Our paths had literally converged as we walked on one of those sunny mornings, summer or winter, that you can easily come to take for granted in California. As strangers do on rare occasions, we started talking immediately about serious things, and the woman gave voice and vent to things she’d obviously been thinking and feeling for some time.
Though only in her mid-20’s, she already had a wealthy husband and two kids. The guy owned properties in town, including the largest fitness center. Her kids weren’t with her, and she was apparently trying to sort some things out. She struck me as an artist that sold out young and was unhappy about her choices.
“There’s not only a big gap between men and women these days,” she went on with striking honesty and clarity, “but between younger and older women.”
With little prompting, she explained: “My friends and I feel that a lot of older women are jealous of us, not just because we’re young, but because we have husbands and seem better adapted and happier.”
Not wanting to make it personal, I didn’t ask the obvious personal question, but solicited her views about men. Perhaps because I was an older guy that didn’t show interest in her sexually, she felt she could unburden herself.
“Men have mostly quit,” she said, echoing my view without having expressed it, “and women, being stronger emotionally, have taken charge,” adding, “but it’s not working.”
You never know how much we are seeing things as they are, and how much we’re viewing them through the prism of our personal lives. But she spoke in a matter-of-fact way, with flashes of passion convincingly popping through, strong feeling that added to rather than diminished from the truths she was speaking.

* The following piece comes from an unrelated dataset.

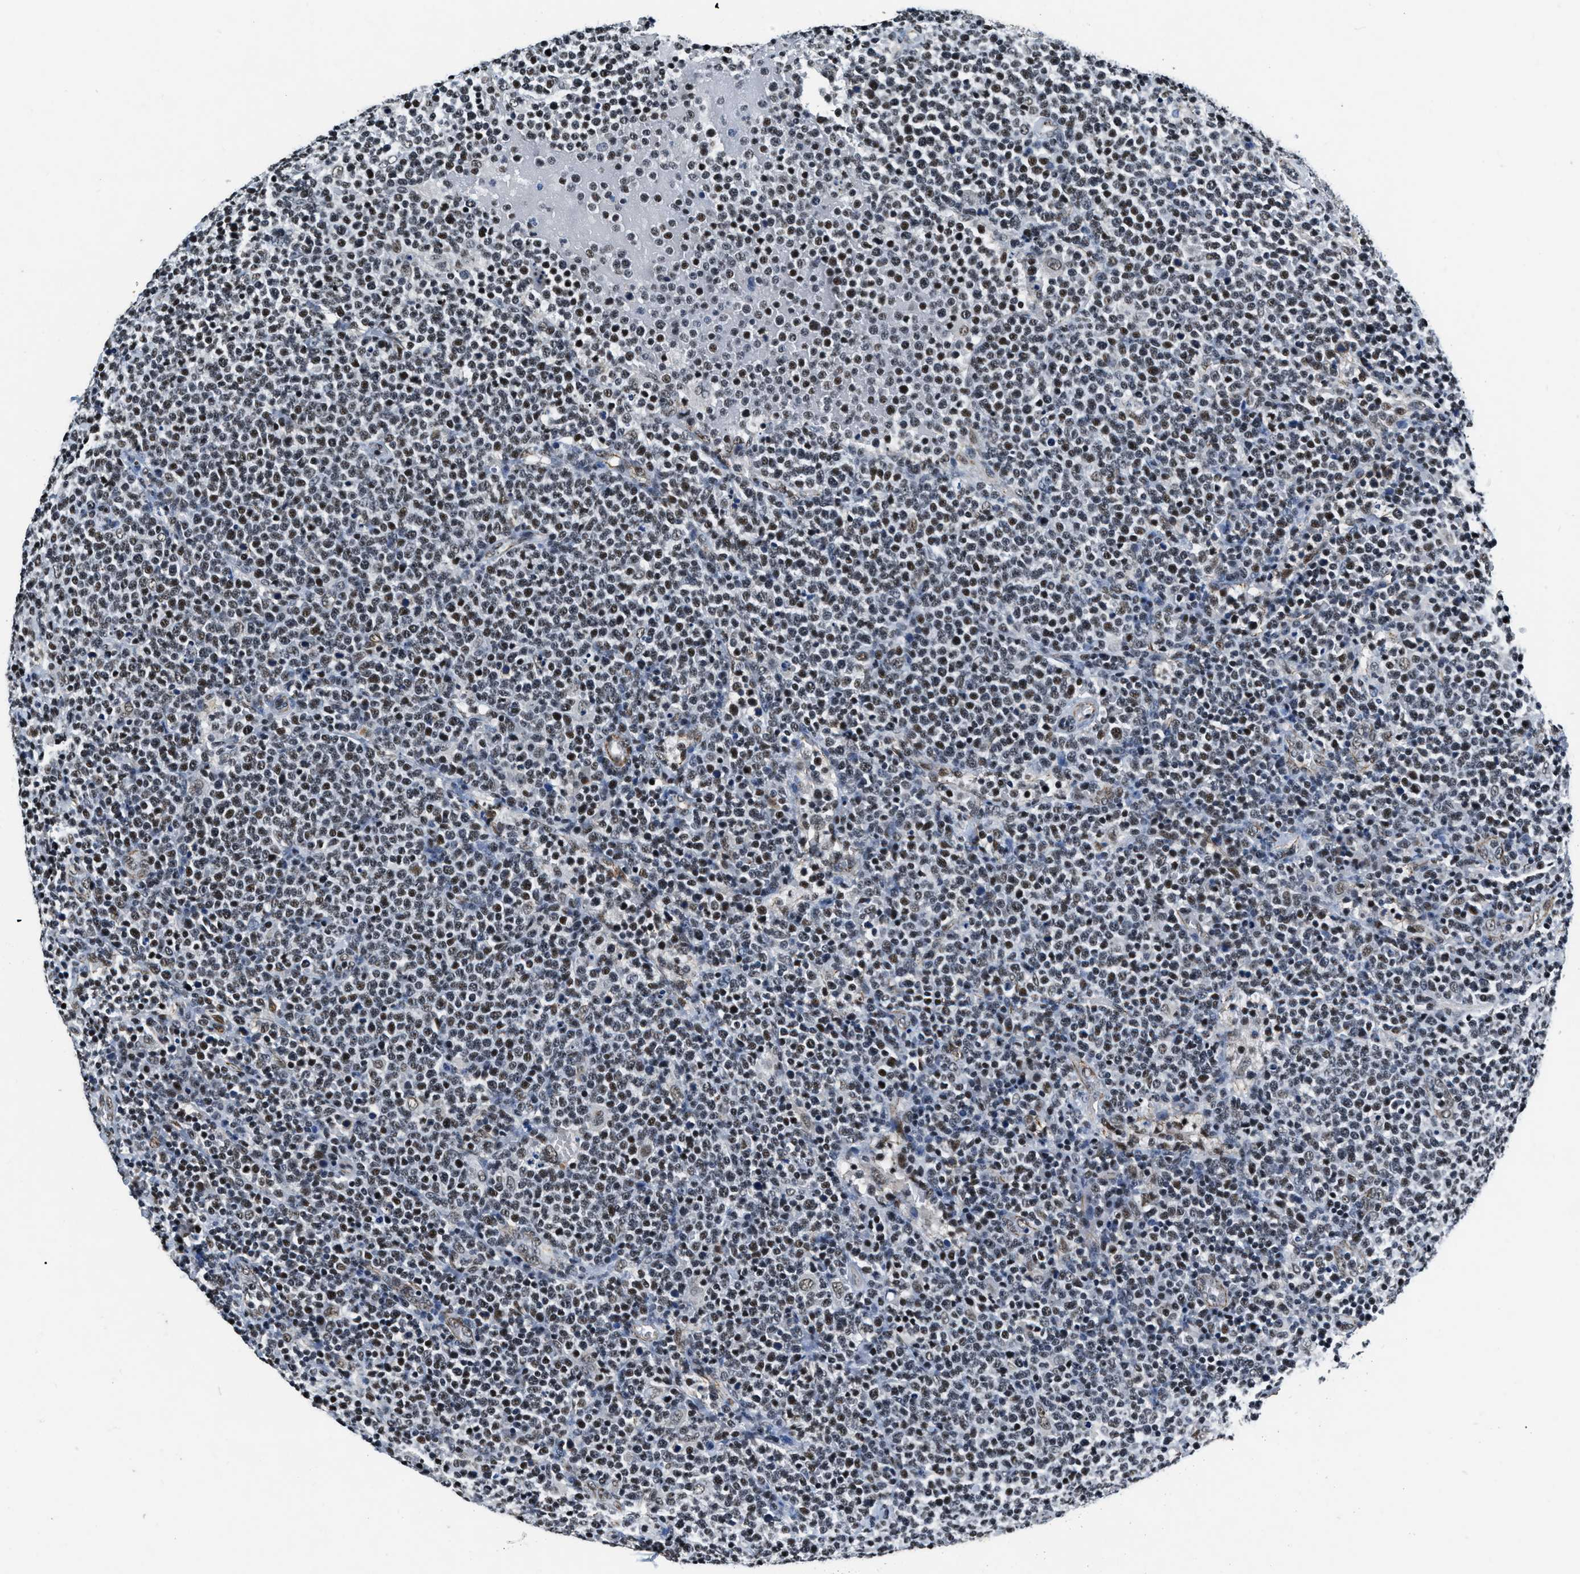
{"staining": {"intensity": "weak", "quantity": ">75%", "location": "nuclear"}, "tissue": "lymphoma", "cell_type": "Tumor cells", "image_type": "cancer", "snomed": [{"axis": "morphology", "description": "Malignant lymphoma, non-Hodgkin's type, High grade"}, {"axis": "topography", "description": "Lymph node"}], "caption": "About >75% of tumor cells in human lymphoma demonstrate weak nuclear protein expression as visualized by brown immunohistochemical staining.", "gene": "CCNE1", "patient": {"sex": "male", "age": 61}}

We were standing at a juncture in the park, with one of the paved paths leading to the footbridge, and the other continuing straight down the pedestrian road. Just then a 20-something woman and man walked up, the guy pushing a baby carriage with the obligatory dog leashed to it, and the woman walking listlessly alongside.
“Let’s go this way,” the young man said with some enthusiasm, pointing toward the bridge. Without even a second’s consideration, the woman firmly and flatly said, “No, we’ll continue straight.”

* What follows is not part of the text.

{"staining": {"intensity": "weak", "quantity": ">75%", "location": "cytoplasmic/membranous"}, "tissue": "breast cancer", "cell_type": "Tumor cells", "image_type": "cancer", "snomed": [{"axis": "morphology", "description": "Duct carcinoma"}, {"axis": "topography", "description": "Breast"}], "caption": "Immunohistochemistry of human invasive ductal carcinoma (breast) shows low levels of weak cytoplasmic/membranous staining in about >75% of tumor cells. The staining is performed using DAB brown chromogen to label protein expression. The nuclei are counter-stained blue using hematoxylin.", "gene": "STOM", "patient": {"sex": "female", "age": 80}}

The woman I was talking with held my gaze with a sidelong smirk, waited until they passed out of earshot, and said, “See what I mean?”
I asked if she was conservative and Christian, and she said no. Then I told her how, on my last night in Russia on an ostensibly business trip the last year of the Soviet Union, six women had taken me out to dinner.
They had seen my jaw drop at the blatant male domination, often accompanied with put-downs. I’d voiced my dismay to my interpreter, a very formidable woman for whom men, uncharacteristically or characteristically in Russian culture, did exactly as they were told. (There’s always an exception to the rule, or there is no rule.)
That night in Russia provided, to say the least, a memorable conversation about men and woman, East and West. At the end of the dinner and discussion, one of the women gave a Russian proverb: “Men go first, and if it works, women follow.”
Needless to say, that saying doesn’t go over so well with women in North America these days. Some women bridle at it; others say, with pride or pathos, “Now women are leading.”
That’s when the solitary wife and mother uttered her cutting quip that “men have become women, and women have become men.”
We concurred that men and women cannot and should not, as evangelical Christians preach in public but don’t practice in private, go back to the bad old days of male domination. We also agreed that female domination, even though it’s much more subtle, may be just as bad.
It isn’t about traditional roles, or roles at all. It’s about members of both genders feeling needed in the family and society, however we construe the new family and construct the new society.
Speaking of and hopefully to my gender, far too many guys have quit on their families, themselves and humanity. Oh many go through macho motions, but most have turned into women pleasers—not unlike how most women used to be men pleasers, only more nauseatingly.
Sometimes I’ll ask a woman if she agrees with the old anthropology canard, “Women are the culture bearers.” Most will readily agree. Then why are women keeping this dead culture going?
Perhaps it’s because men not only don’t know how but also don’t know where to go first anymore. The wilderness has been conquered, and though equal pay for equal work is still not reality in this and many countries, women can now do any job a man can do, including fight in man’s wars. A man is not even necessary to have kids.
The new, true and final frontier is within, though a man who ventures there is labeled sensitive and feminine, which is doubly ironic since so many women have become masculine and insensitive. Truth be told, it takes a lot more courage to be responsively and responsibly insightful these days than it does to kill or be killed on the battlefield.
Perhaps it will only take a few men, developing the feminine and masculine within themselves in the right balance (which varies from person to person), for women to begin to do the same. And women can also lead, without over-accentuating the masculine in them, or undervaluing it in men. But if a woman has to tell a man to ‘get his man card,’ he’ll never get it.
So men, take the risks and find and forge a way out of the wilderness of darkness that has engulfed us all. Heart and courage still have their place, and so do we, if we step up.